Suggested Data Import and Statistical Framework

Statistical analyses for this data are much more complex than for the RNASeq assignment because in this case we have two factors, strain (aposymbiotic, APO and symbiotic, SSB01) and time (0,3,12,24,48,96). To make things even more complicated the time variable includes other changes that happen throughout the experiment. In particular, the first heat-stress timepoint is at 3h and the symbiotic anemones start to bleach heavily at around 24h (see Figures 1A-C in the original paper).

Your first task will be to clean up the metadata file, SraRunTable.csv. Read it in, select relevant columns and separate variables where they are encoded within the same column. I recommend aiming for something like this;

##           Run strain time rep
## 1 SRR12613270    APO  24h   1
## 2 SRR12613271    APO  12h   3
## 3 SRR12613272    APO  12h   2
## 4 SRR12613273    APO  12h   1
## 5 SRR12613274    APO   3h   3
## 6 SRR12613275    APO   3h   2

Next, find and label your input files. You’ll need to construct a named vector where the names are the run labels (eg SRR12613298) and the values are the relative paths to corresponding *.genes.results files.

Next use tximport to read gene expression data from all those results files.

Finally, construct a DESeqDataSet object using the DESeqDataSetFromTximport function. In my code this looked like this;

dds_anemone <- DESeqDataSetFromTximport(txi_genes,run_table, ~ strain * time)
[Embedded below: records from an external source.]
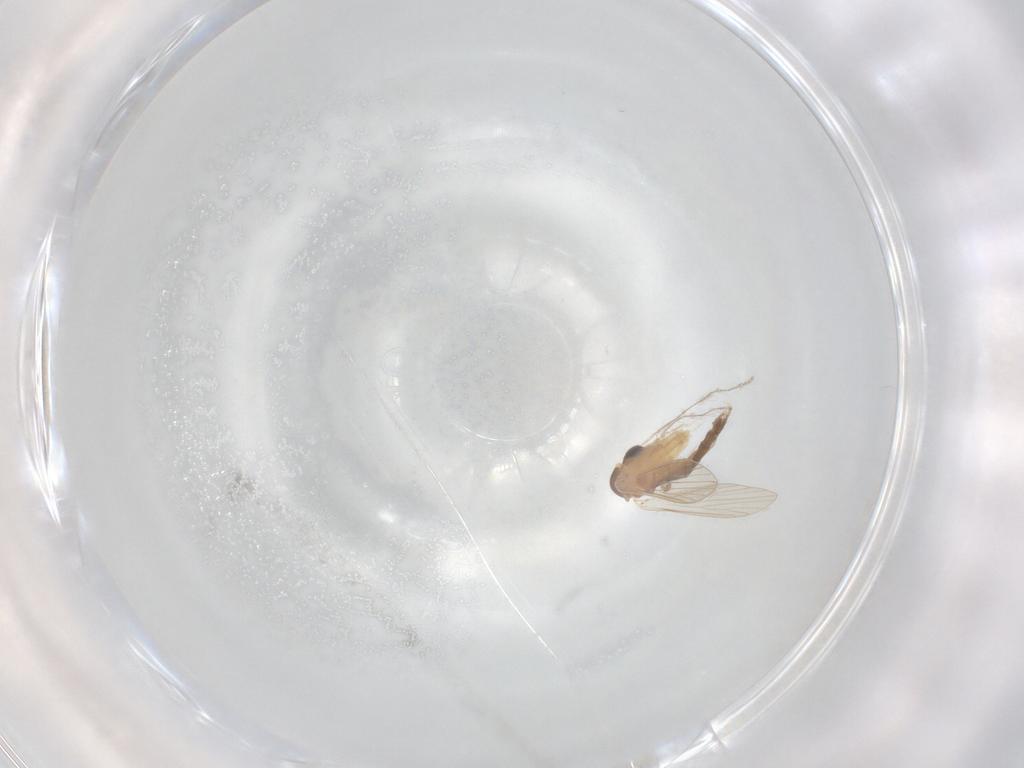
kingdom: Animalia
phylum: Arthropoda
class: Insecta
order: Diptera
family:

Here txi_genes is the result from tximport, run_table is the cleaned metadata, and ~strain*time is our statistical model. This final part is important. The statistical model I have chosen here is a full model which includes fixed effects for strain and time as well as an interaction term between them. Because there are so many levels of the time variable this results in quite a complex model. A complete analysis of this model is both technically challenging and difficult to interpret. I suggest some simple approaches to tackling this below.

Suggested Analyses

This complex experimental design presents a challenge to interpretation. The best approach in such situations is to start with a thorough exploratory data analysis, giving careful thought to the experimental design.

Some recommended analyses include;

Visualise relationships between samples using a PCA. This analysis alone is quite interesting for the current experiment. Think carefully about the experimental design with this and look at how the gene expression differences between symbiotic and aposymbiotic anemones changes over time.
Use DESeq2 to find genes that show a very strong change between 0h and 3h. These genes represent those that are changing in response to the initial heat stress condition.
```
  dds_anemone_de <- DESeq(dds_anemone)
  results_heat <- results(dds_anemone_de,name = "time_3h_vs_0h")
```
Filter this gene set based on adjusted p-value (statistical significance, padj) and potentially also on effect size (log2FoldChange)
If there are many differentially expressed genes you might consider performing an enrichment analysis to see if certain Gene Ontology terms are over-represented in genes responding to heat stress. You might want to adopt an approach based on ClusterProfiler, covered by Ulf Schmitz in his lecture on the topic. In order to do this you will need to make use of the data in annotation_table.tsv which gives GO terms for the anemone genes.